Roxels/ docs
webhooks

Retries and idempotency

When a webhook fails, Roxels retries — but only when retrying makes sense. This page explains what's retryable, what's fatal, and the one rule your endpoint must follow.

The one rule: deduplicate by Idempotency-Key

Every webhook attempt carries the same Idempotency-Key header for the same commit. Your endpoint must check this key and ignore duplicates.

async function handleWebhook(req, res) {
  const key = req.headers["idempotency-key"];
  if (await db.processed(key)) {
    return res.status(200).end(); // already handled — return 2xx
  }
  // ... do the work
  await db.markProcessed(key);
  return res.status(200).end();
}

Without this dedup, a network blip causes Roxels to retry, and you process the same commit twice. With it, retries are safe.

Retryable vs fatal

Roxels decides based on the response.

Response Treated as
2xx Success. Done.
4xx (except 408, 429) Fatal. Won't retry. Your endpoint said "this request was bad" — retrying won't help.
408 Request Timeout Retryable.
429 Too Many Requests Retryable. Respects Retry-After header if present.
5xx Retryable. Server-side error; might be transient.
Network error, DNS failure, timeout Retryable.
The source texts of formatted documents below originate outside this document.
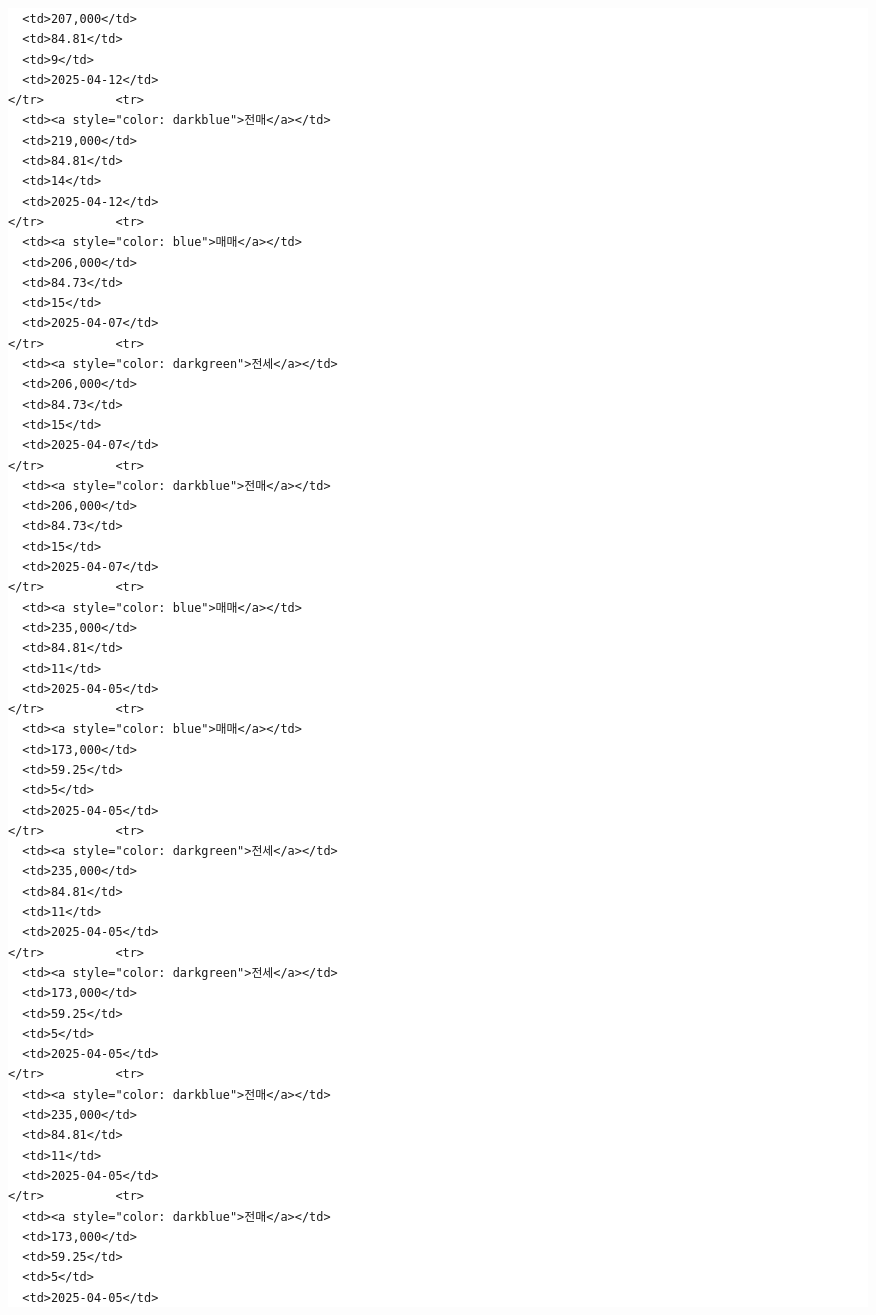       <td>207,000</td>
      <td>84.81</td>
      <td>9</td>
      <td>2025-04-12</td>
    </tr>          <tr>
      <td><a style="color: darkblue">전매</a></td>
      <td>219,000</td>
      <td>84.81</td>
      <td>14</td>
      <td>2025-04-12</td>
    </tr>          <tr>
      <td><a style="color: blue">매매</a></td>
      <td>206,000</td>
      <td>84.73</td>
      <td>15</td>
      <td>2025-04-07</td>
    </tr>          <tr>
      <td><a style="color: darkgreen">전세</a></td>
      <td>206,000</td>
      <td>84.73</td>
      <td>15</td>
      <td>2025-04-07</td>
    </tr>          <tr>
      <td><a style="color: darkblue">전매</a></td>
      <td>206,000</td>
      <td>84.73</td>
      <td>15</td>
      <td>2025-04-07</td>
    </tr>          <tr>
      <td><a style="color: blue">매매</a></td>
      <td>235,000</td>
      <td>84.81</td>
      <td>11</td>
      <td>2025-04-05</td>
    </tr>          <tr>
      <td><a style="color: blue">매매</a></td>
      <td>173,000</td>
      <td>59.25</td>
      <td>5</td>
      <td>2025-04-05</td>
    </tr>          <tr>
      <td><a style="color: darkgreen">전세</a></td>
      <td>235,000</td>
      <td>84.81</td>
      <td>11</td>
      <td>2025-04-05</td>
    </tr>          <tr>
      <td><a style="color: darkgreen">전세</a></td>
      <td>173,000</td>
      <td>59.25</td>
      <td>5</td>
      <td>2025-04-05</td>
    </tr>          <tr>
      <td><a style="color: darkblue">전매</a></td>
      <td>235,000</td>
      <td>84.81</td>
      <td>11</td>
      <td>2025-04-05</td>
    </tr>          <tr>
      <td><a style="color: darkblue">전매</a></td>
      <td>173,000</td>
      <td>59.25</td>
      <td>5</td>
      <td>2025-04-05</td>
If you want a request to NEVER retry — e.g. validation failed and you've logged the bad data — return 400, 403, or 404.

Retry policy

Retryable failures back off with jitter. The exact schedule isn't documented for a reason: it changes as we tune it based on what works for real customers.

What you can rely on:

  • Retries happen over a window measured in minutes, not hours.
  • After the window, the attempt is marked failed and won't be retried automatically.
  • You can manually retry a failed delivery from the conversation's detail page in the dashboard.

What happens on permanent failure

If every retry fails, the conversation's outputs.webhooks entry shows status: "failed" with all attempts and their errors. The conversation itself continues — the agent keeps talking — and other outputs still fire.

You can:

  • Manually retry from the dashboard once your endpoint is back up.
  • Query the API for failed deliveries and act on them.
  • Subscribe to webhook-failed alerts (configure in the dashboard) so you find out before the customer does.

Failure learnings

Roxels watches webhook failures and accumulates learnings — short observations about what went wrong, attached to the template. Examples:

  • "POST body included a null for the email field; your API rejects null."
  • "The external_id interpolated as undefined because session context didn't include it."

These learnings are surfaced in the dashboard when you next edit the template, and they're shown to the AI assistants (MCP) when authoring templates so future configs avoid the same mistake.

Learnings are advisory — they don't change the template behavior automatically. You decide whether to adjust the template based on them.

Order of delivery

Roxels does not guarantee ordering across goals. If two goals commit at nearly the same time and both fire webhooks, you may receive them in either order. Design your endpoint to be order-independent.

Within a single goal, retries deliver in attempt order — but again, your dedup-by-Idempotency-Key rule handles this.

Timeouts

Each attempt has a per-request timeout (measured in seconds). If your endpoint doesn't respond within the timeout, the attempt is recorded as a timeout failure (retryable).

This means: your endpoint should respond fast, and do the heavy work asynchronously. A common pattern:

async function handleWebhook(req, res) {
  await db.insertJob(req.body); // fast write
  res.status(200).end(); // respond immediately
  // worker picks up the job and does the actual work
}

If you do the work synchronously and it takes 30+ seconds, Roxels times out and retries, and now you have a duplicate (which your dedup handles, but it's wasted work on both sides).

Replay protection

The X-Roxels-Signature header includes a timestamp. Reject attempts where the timestamp is more than ~5 minutes old. This protects you from replay attacks even if a webhook payload is somehow captured in transit.

Testing failure handling

From the dashboard, you can:

  • Send a test webhook to your URL (with a fixture payload).
  • View the last N delivery attempts for any output, with response status, body, and timing.
  • Manually retry a failed delivery.

Use these to verify your endpoint handles the unhappy paths before they happen in production.